Directions:
Your task is to repeat the records exactly from the line containing "Biopsiste de Dirz (Monté) (Rooted)" onward, through the final line.

Excerpted records:
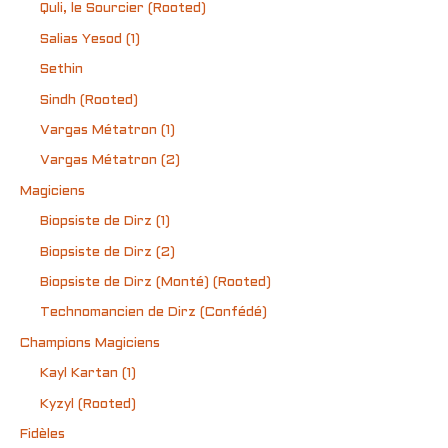
Quli, le Sourcier (Rooted)
Salias Yesod (1)
Sethin
Sindh (Rooted)
Vargas Métatron (1)
Vargas Métatron (2)
Magiciens
Biopsiste de Dirz (1)
Biopsiste de Dirz (2)
Biopsiste de Dirz (Monté) (Rooted)
Technomancien de Dirz (Confédé)
Champions Magiciens
Kayl Kartan (1)
Kyzyl (Rooted)
Fidèles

Task result:
Biopsiste de Dirz (Monté) (Rooted)
Technomancien de Dirz (Confédé)
Champions Magiciens
Kayl Kartan (1)
Kyzyl (Rooted)
Fidèles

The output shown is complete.